Translating is necessary to everyday life. I have multiple apps on my phone to help me get by (CamDictionary to translate characters; Waygo to translate menus more accurately; Pieco dictionary and Jibbigo, which I don’t use as much, plus Google translate on the computer). But translation is always difficult, and translating between languages that are as different as Chinese and English is particularly difficult, leading to what is popularly known as Chinglish (I wonder whether there is an equivalent Englese for botched English-Chinese translations).
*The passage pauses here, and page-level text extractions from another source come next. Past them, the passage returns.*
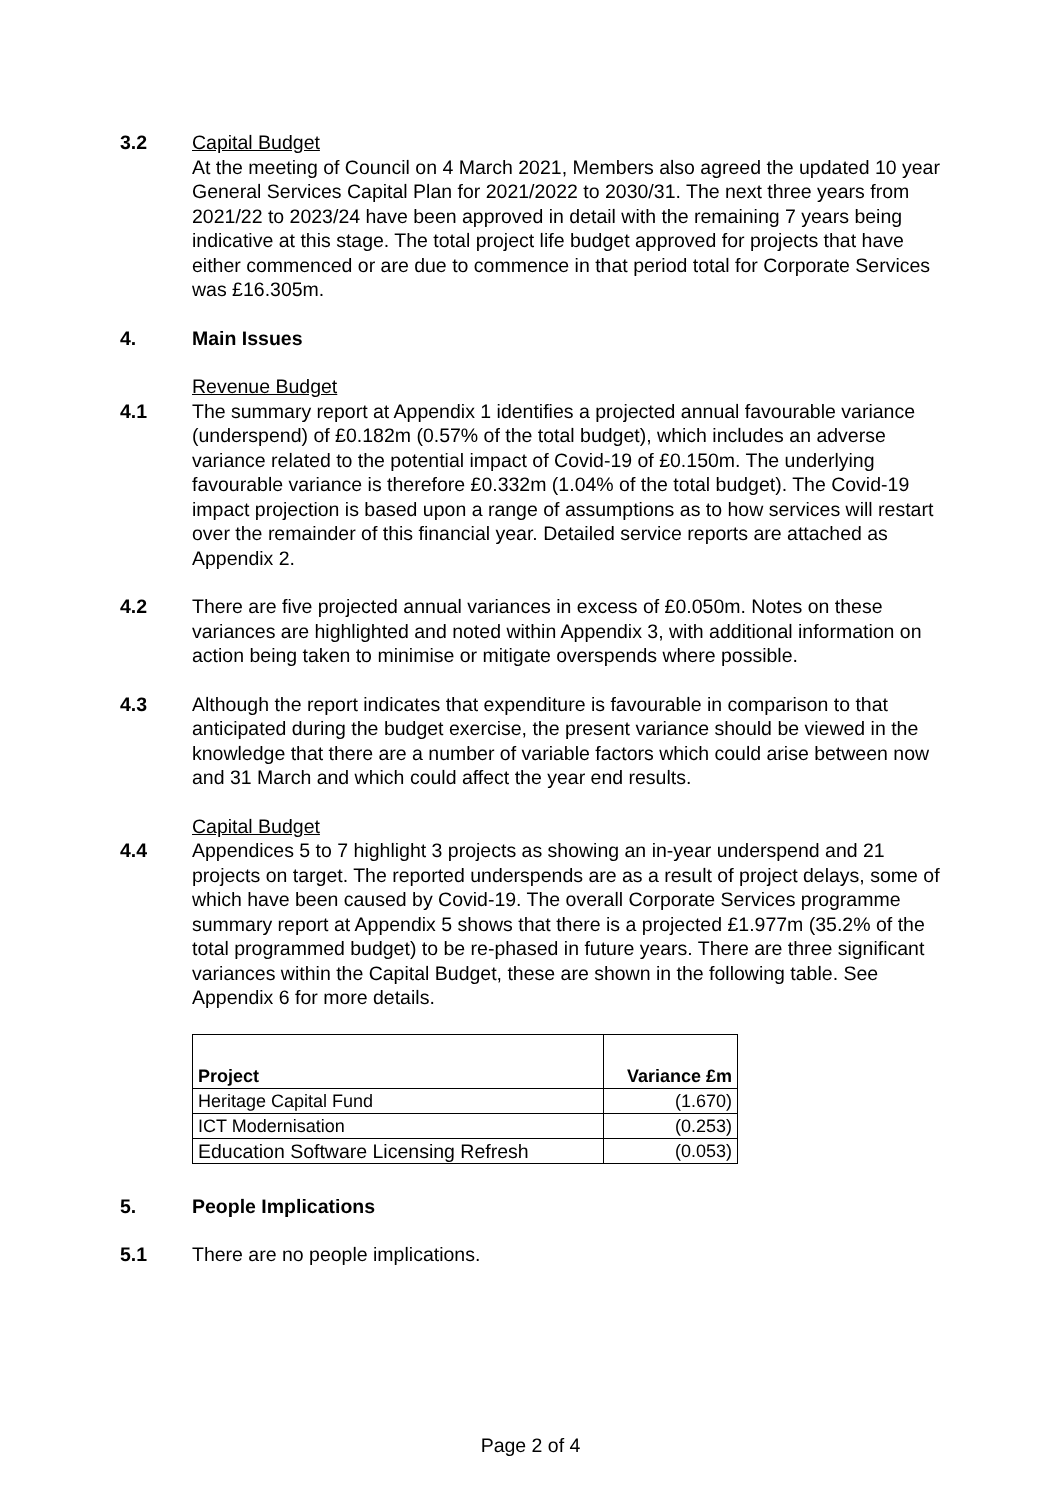3.2 Capital Budget
At the meeting of Council on 4 March 2021, Members also agreed the updated 10 year General Services Capital Plan for 2021/2022 to 2030/31. The next three years from 2021/22 to 2023/24 have been approved in detail with the remaining 7 years being indicative at this stage. The total project life budget approved for projects that have either commenced or are due to commence in that period total for Corporate Services was £16.305m.
4. Main Issues
Revenue Budget
4.1 The summary report at Appendix 1 identifies a projected annual favourable variance (underspend) of £0.182m (0.57% of the total budget), which includes an adverse variance related to the potential impact of Covid-19 of £0.150m. The underlying favourable variance is therefore £0.332m (1.04% of the total budget). The Covid-19 impact projection is based upon a range of assumptions as to how services will restart over the remainder of this financial year. Detailed service reports are attached as Appendix 2.
4.2 There are five projected annual variances in excess of £0.050m. Notes on these variances are highlighted and noted within Appendix 3, with additional information on action being taken to minimise or mitigate overspends where possible.
4.3 Although the report indicates that expenditure is favourable in comparison to that anticipated during the budget exercise, the present variance should be viewed in the knowledge that there are a number of variable factors which could arise between now and 31 March and which could affect the year end results.
Capital Budget
4.4 Appendices 5 to 7 highlight 3 projects as showing an in-year underspend and 21 projects on target. The reported underspends are as a result of project delays, some of which have been caused by Covid-19. The overall Corporate Services programme summary report at Appendix 5 shows that there is a projected £1.977m (35.2% of the total programmed budget) to be re-phased in future years. There are three significant variances within the Capital Budget, these are shown in the following table. See Appendix 6 for more details.
| Project | Variance £m |
| --- | --- |
| Heritage Capital Fund | (1.670) |
| ICT Modernisation | (0.253) |
| Education Software Licensing Refresh | (0.053) |
5. People Implications
5.1 There are no people implications.
Page 2 of 4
Chinglish can be created by machines as well as people, as anyone who has used google translate to shop on taobao knows well
In addition to the vomiting price and the wire (yarn) presented here, all items on taobao are curiously translated as “babies” by google translate, making all transactions feel like illegal adoptions.
Most examples of Chinglish, however, although they may have been created by machine translation, are used only after vetting by humans. The label on this mosquito netting is not untypical, and I suspect is a literal translation that, as you can see, fails utterly. All I get from this is that it might be fancy since the word palace is there.
Some are in part curious concepts, like this sign on Pingjiang Lu
Aside from the interesting idea of instant utmost bearing capacity, which I think I’ve hit once or twice in the last week, these are astonishingly high numbers. I think this sign is saying that 40 million people could visit Pingjiang Road in one day, which is hard to imagine, even after experiencing Shanghai during October golden week.
Many seem to have to do with creating positive associations, although I am really not sure whether blond supermarkets have more fun
Sometimes the associations go entirely haywire, however.
Some of the most spectacular Chinglish are examples of malapropisms, of the sort you can find posted in any country. Someone who kind of knows English tries using a slightly fancy word but accidentally uses a different one, just like Mrs. Malaprop, a character in the 1775 play The Rivals. I do believe this one we found at a foreign food grocery last spring outdoes anything Mrs. Malaprop ever says, however.
Because of course, nothing makes you have to pee quite as much as a closed grocery store.